Suggestion: let's require valid UTF-8 for now; and consider relaxing if a need for that turns up.

Reasoning: For backwards compatibility, it's always easier to be strict at first and relax rules later, than be permissive at first and try to introduce stricter requirements after an ecosystem has been established that might rely on the earlier flexibility.

dcodeIO commented 2 years ago

Seems brittle if construction and runtime don't match up. For example, I wonder what tools like Wizer and Binaryen would do when they precompute string data and aren't able to write any possible value (back) to the section. These could check whether to fail and/or bail out, or otherwise would produce modules that behave differently after pre-initialization respectively optimization.

Horcrux7 commented 2 years ago

In Java I can declare string constants that are invalid UTF-8. If I compile such valid Java code I can't correct it. To solve this I have two options;

That I would prefer only WTF-8 in this literal section.

wingo commented 2 years ago

Hello old issue :)

I think that WTF-8 in string literal sections makes sense and we should go for it. I don't know precisely how to square it with the MUST language from the WTF-8 spec, though.

Note that there is perhaps via analogy with WTF-16 presence in JVM class files and similar compilation units. For example in the JVM, strings appear to be encoded using "UTF-8", which is not UTF-8 proper: https://docs.oracle.com/javase/specs/jvms/se17/html/jvms-4.html#jvms-4.4.7. Notably they encode non-BMP codepoints as two encoded surrogates! (There's also a hacky encoding of codepoint 0.)

I see these options for string literal encodings:

  1. Using UTF-8, but with escape sequences, like JS string syntax
  2. Using "UTF-8", but with nonstandard extensions, like the JVM
  3. Using UTF-8, and forbidding isolated surrogates in string literals
  4. Using WTF-16
  5. Relaxing the spec to just have some kind of passive data section not explicitly defined as WTF-8 but which is actually WTF-8
  6. Using WTF-8

I think WTF-8 is the best outcome here.

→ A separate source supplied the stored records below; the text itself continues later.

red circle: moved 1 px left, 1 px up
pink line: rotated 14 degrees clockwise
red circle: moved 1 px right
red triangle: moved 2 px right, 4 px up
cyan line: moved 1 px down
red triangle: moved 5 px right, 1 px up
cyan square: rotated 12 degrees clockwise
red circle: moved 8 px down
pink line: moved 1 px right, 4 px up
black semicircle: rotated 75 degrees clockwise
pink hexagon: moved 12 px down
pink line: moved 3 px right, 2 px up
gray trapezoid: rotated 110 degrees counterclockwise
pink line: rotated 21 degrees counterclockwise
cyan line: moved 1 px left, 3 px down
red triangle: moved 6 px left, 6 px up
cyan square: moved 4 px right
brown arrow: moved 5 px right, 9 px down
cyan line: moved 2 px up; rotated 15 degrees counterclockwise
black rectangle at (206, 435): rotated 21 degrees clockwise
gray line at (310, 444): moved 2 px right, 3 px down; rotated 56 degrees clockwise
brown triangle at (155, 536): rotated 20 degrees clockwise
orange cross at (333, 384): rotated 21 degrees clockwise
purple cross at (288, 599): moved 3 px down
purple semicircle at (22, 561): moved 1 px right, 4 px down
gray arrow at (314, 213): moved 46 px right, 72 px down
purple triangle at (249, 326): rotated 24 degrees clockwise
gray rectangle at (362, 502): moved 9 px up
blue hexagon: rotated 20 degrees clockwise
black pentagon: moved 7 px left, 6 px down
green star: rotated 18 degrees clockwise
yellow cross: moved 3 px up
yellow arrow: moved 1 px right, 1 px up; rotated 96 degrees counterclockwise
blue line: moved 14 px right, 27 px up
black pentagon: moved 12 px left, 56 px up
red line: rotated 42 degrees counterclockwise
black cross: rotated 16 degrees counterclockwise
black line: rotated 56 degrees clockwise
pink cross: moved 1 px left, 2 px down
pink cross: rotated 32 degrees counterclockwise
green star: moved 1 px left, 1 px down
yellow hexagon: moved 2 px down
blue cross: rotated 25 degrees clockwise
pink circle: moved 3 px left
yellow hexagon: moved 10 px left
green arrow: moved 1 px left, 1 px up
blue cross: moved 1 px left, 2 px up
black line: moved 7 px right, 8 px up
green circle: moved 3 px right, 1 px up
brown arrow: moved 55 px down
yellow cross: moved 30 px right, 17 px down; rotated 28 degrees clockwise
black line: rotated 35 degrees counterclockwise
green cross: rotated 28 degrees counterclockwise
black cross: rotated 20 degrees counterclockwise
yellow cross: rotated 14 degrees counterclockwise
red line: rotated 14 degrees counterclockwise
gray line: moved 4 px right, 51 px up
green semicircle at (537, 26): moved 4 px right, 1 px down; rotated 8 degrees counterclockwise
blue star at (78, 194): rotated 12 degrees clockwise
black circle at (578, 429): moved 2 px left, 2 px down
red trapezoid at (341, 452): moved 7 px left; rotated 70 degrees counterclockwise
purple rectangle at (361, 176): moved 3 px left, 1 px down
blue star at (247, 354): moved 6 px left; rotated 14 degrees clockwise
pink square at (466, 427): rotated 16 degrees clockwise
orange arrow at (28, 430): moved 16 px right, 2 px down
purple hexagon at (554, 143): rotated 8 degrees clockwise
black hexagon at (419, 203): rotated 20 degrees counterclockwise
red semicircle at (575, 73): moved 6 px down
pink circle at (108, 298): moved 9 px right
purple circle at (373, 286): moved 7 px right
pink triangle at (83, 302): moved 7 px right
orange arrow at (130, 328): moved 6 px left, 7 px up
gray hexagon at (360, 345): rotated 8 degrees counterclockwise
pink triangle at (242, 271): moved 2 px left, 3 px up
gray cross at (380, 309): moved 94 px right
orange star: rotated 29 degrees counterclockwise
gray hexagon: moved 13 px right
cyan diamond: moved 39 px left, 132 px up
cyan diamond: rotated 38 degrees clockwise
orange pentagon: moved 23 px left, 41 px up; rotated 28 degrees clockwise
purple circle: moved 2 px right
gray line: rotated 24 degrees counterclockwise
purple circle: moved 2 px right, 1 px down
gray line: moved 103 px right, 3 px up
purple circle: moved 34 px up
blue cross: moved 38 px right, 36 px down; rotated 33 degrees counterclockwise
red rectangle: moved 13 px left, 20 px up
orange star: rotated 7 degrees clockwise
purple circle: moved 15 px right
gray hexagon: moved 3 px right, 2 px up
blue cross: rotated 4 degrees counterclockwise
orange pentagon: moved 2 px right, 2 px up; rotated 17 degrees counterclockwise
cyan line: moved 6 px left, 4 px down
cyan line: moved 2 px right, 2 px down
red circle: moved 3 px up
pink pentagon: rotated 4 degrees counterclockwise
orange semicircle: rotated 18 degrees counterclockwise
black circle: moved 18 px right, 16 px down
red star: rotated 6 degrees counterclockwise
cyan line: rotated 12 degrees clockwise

Sure, it contradicts the MUST, but the other options are worse:

  1. embedded escapes would make string decoding more expensive for everyone
  2. this is the worst
  3. this is a strange discontinuity with the rest of stringrefs and makes it less useful as a compile target
  4. this is space-inefficient and just as non-standard
  5. this is squarely in "i respect the letter of the law but not the spirit" territory, and makes eager validation harder
  6. this is... not so bad, in the end?

Therefore I propose to close this ticket after a few days have passed, and leave things as they are.